--- Extrait fourni ---
Fourniture d’énergie (électricité, gaz) et d’eau potable (art. 2 et 3) :
- Les fournisseurs ne peuvent procéder à aucune suspension / interruption / réduction / résiliation jusqu’à la cessation de l’état d’urgence sanitaire pour non-paiement des factures.
> Les autres causes de rupture restent valides, y compris des défauts de paiement antérieurs
> Il semble nécessaire d’avoir une démarche active à l’égard de ses fournisseurs
> Les bénéficiaires doivent produire une attestation d’éligibilité
- Les fournisseurs doivent accepter, sur demande du bénéficiaire, de reporter les échéances de paiement des factures exigibles entre le 12 mars 2020 et la date de cessation de l’état d’urgence sanitaire et non encore acquittées.
- Les dettes reportées sont réparties de manière égale sur les échéances de paiement des factures postérieures au dernier jour du mois suivant la date de fin de l’état d’urgence sanitaire, sur une durée ne pouvant être inférieure à 6 mois.
> Le report de paiement n’est pas automatique, il doit être demandé
> Il n’est pas rétroactif ; les échéances qui auront été payées, même pendant la période, ne seront pas restituées (attention aux prélèvements bancaires)
> Report sans pénalités / frais / indemnités
> Moratoire de 6 mois minimum, les bénéficiaires peuvent demander un délai plus long (il est recommandé de justifier cette demande, par exemple en présence d’une saisonnalité de l’activité)
> Les bénéficiaires doivent produire une attestation d’éligibilité
Locaux professionnels et commerciaux (art.4) :
- Aucune action (de quelque nature – cf art.4) ne peut être engagée par un bailleur pour défaut de paiement de loyers ou de charges locatives dont l’échéance de paiement intervient entre le 12 mars 2020 et l’expiration d’un délai de 2 mois après la date de cessation de l’état d’urgence sanitaire.
> A la différence, notable, des sommes dues en exécution des fournitures d’énergie et d’eau, le sort des loyers impayés n’est pas prévu par l’ordonnance
> On comprend que les bailleurs retrouvent toutes liberté d’action à l’expiration d’un délai de deux mois au terme de l’état d’urgence
> Ces dispositions ne concernent pas les loyers échus antérieurement au 12 mars 2020 ; autrement dit, le loyer trimestriel échu le 1er janvier 2020 au titre du premier trimestre civil resterait dû et, surtout, pourrait justifier une action résolutoire (ou autre)

--- Entrées des données ---

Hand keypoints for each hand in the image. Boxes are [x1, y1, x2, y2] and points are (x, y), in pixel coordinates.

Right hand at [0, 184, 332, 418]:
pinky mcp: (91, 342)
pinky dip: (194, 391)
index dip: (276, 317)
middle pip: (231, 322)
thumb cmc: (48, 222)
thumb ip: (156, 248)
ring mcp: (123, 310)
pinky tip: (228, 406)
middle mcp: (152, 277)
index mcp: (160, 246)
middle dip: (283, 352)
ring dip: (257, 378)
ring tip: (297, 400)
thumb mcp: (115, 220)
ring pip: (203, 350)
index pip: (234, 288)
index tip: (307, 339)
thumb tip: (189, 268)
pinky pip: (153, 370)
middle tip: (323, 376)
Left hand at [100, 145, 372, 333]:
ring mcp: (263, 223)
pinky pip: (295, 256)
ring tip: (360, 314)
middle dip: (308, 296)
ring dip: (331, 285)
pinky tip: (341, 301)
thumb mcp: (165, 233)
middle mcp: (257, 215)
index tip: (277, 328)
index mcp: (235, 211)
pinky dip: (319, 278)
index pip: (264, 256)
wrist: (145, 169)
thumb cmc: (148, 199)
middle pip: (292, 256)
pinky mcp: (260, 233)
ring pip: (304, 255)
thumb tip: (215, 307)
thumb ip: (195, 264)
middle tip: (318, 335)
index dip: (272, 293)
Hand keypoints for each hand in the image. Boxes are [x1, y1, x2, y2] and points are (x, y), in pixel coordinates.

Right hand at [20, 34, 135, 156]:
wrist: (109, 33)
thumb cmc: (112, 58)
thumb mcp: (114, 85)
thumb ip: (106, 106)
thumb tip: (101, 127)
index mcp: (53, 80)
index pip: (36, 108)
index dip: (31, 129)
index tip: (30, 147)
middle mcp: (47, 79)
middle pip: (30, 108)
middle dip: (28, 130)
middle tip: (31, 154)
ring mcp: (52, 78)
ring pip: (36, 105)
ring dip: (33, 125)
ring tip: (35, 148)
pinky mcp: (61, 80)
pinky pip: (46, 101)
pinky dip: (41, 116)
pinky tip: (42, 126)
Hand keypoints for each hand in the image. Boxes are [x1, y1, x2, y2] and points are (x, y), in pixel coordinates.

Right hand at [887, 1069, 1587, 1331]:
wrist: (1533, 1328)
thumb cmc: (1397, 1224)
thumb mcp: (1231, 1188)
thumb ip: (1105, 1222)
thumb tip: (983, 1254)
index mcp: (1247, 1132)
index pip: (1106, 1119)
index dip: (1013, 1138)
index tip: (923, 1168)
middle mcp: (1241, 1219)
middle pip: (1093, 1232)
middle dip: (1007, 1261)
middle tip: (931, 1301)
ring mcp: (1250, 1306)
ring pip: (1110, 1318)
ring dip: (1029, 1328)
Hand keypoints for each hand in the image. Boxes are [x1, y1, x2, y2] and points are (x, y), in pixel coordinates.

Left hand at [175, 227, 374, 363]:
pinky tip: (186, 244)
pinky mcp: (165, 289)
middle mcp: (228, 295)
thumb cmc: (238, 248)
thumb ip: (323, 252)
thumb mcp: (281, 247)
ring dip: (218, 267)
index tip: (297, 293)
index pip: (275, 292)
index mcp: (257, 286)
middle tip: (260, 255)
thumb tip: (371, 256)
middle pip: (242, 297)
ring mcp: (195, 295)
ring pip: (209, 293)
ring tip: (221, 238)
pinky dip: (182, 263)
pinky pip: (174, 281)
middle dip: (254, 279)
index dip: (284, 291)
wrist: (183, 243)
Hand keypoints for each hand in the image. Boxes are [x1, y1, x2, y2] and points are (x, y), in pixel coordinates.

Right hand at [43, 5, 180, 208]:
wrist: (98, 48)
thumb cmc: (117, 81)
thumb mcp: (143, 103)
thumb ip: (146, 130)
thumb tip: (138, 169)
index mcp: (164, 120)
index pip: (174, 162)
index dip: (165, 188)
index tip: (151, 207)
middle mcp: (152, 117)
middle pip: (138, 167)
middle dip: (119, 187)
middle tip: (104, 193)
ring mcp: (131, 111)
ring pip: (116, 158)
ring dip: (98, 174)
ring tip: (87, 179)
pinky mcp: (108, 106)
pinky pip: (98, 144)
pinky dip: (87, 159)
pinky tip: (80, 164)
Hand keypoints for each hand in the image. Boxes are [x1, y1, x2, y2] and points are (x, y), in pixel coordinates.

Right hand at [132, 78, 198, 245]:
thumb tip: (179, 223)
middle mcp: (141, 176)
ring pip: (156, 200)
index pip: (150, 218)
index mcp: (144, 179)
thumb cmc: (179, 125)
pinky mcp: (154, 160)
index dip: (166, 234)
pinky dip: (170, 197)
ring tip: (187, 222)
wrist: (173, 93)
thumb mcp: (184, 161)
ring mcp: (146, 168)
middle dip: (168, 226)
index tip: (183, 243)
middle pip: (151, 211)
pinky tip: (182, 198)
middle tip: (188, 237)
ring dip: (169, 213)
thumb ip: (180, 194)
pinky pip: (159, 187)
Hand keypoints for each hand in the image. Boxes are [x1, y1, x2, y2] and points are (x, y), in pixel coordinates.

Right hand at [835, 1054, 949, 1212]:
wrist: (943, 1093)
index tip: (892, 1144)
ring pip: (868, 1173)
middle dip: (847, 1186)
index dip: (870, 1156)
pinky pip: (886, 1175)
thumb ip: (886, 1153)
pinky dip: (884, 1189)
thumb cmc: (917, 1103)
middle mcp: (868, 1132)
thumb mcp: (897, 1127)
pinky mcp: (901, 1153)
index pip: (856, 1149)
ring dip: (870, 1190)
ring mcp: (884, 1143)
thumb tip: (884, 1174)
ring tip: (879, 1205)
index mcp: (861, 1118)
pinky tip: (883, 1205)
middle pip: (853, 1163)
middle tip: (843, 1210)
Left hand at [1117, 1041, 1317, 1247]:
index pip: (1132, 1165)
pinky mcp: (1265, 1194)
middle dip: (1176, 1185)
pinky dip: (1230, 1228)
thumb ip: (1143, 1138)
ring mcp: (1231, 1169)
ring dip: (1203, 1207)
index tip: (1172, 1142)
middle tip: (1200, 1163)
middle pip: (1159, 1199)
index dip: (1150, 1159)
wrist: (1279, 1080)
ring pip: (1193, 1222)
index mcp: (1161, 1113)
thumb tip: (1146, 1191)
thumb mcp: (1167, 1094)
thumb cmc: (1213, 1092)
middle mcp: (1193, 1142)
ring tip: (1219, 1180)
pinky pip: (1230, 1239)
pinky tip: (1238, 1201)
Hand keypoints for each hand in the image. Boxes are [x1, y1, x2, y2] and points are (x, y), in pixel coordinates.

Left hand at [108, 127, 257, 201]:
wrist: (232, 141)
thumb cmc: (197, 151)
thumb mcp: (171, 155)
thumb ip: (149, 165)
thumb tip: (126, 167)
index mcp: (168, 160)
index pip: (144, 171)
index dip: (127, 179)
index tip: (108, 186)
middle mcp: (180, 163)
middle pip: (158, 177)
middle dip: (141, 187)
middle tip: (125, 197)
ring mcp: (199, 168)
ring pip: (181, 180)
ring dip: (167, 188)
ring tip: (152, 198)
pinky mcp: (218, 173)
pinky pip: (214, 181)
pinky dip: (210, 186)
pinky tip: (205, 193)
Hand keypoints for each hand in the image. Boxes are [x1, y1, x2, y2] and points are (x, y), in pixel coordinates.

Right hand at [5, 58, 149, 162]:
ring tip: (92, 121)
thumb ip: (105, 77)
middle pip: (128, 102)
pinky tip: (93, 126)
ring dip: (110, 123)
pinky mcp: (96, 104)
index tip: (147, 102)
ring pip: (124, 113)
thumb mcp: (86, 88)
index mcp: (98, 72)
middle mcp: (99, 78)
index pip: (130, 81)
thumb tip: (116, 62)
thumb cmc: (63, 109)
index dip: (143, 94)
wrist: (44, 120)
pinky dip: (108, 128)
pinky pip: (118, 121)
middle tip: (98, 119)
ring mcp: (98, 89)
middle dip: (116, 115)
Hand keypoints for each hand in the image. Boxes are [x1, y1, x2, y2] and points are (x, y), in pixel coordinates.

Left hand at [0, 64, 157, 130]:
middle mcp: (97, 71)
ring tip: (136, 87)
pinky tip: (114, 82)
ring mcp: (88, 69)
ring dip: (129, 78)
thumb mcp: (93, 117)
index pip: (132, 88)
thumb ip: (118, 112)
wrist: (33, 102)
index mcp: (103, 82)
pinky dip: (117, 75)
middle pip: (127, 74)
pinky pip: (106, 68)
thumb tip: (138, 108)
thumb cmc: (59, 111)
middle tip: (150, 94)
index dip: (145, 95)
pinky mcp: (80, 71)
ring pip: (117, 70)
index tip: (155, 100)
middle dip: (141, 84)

--- Exercices à traiter ---
A – Résumez sous forme de liste la partie de l'extrait sur l'énergie, l'eau et les loyers qui commence par « Locaux professionnels et commerciaux (art.4) ». Gardez-en les faits essentiels.
B – Veuillez poursuivre l'extrait sur l'énergie, l'eau et les loyers à partir de sa dernière phrase.

--- Réponses aux exercices ---
A –
- Un bailleur ne peut engager aucune action, de quelque nature que ce soit, pour des loyers ou des charges locatives impayés. Cela vaut pour les échéances comprises entre le 12 mars 2020 et l'expiration d'un délai de deux mois après la fin de l'état d'urgence sanitaire.
- Contrairement aux sommes dues pour l'énergie et l'eau, le sort des loyers impayés n'est pas prévu par l'ordonnance.
- À l'expiration de ce délai de deux mois, les bailleurs retrouvent toute liberté d'action.
- Les loyers échus avant le 12 mars 2020 ne sont pas concernés. Par exemple, le loyer trimestriel échu le 1er janvier 2020 resterait dû et pourrait justifier une action résolutoire ou une autre action.

B –
> Toute liberté contractuelle est laissée aux bailleurs et locataires pour négocier le sort des loyers venant à échéance dans cette période ; il semble utile que les locataires prennent l’initiative de formuler une proposition qui pourrait combiner abandon et moratoire
> En cas de difficultés avec son bailleur, l’entreprise peut demander la désignation d’un mandataire ad hoc ou d’un conciliateur pour se faire assister dans cette négociation ; il ne suffit pas de bénéficier d’un sursis de paiement, il faut impérativement prévoir les modalités d’apurement ultérieur de ces échéances
- L’application des dispositions des articles L.622-14 et L.641-12 du code de commerce est expressément exclue
> Le bailleur ne peut invoquer la résiliation du bail pour défaut de paiement des loyers, même au-delà des trois premiers mois de période d’observation
> Attention, il retrouvera cette faculté faute de paiement (ou d’accord, ou de décision judiciaire) deux mois après la fin de l’état d’urgence sanitaire
L’ASPAJ met à la disposition de ses adhérents un modèle de courrier au bailleur qui vise à proposer de réduire un loyer mensuel de 100 € à 10 € par mois pendant trois mois, puis de payer 110 € par mois pendant dix-huit mois, le solde étant abandonné. Sur quinze mois, l’entreprise paierait 2010 € (3*10 + 18*110) au lieu de 2100 € (21*100).
Il faut évidemment l’adapter en fonction des capacités de l’entreprise, sans hésiter à augmenter la durée ou le montant des remises.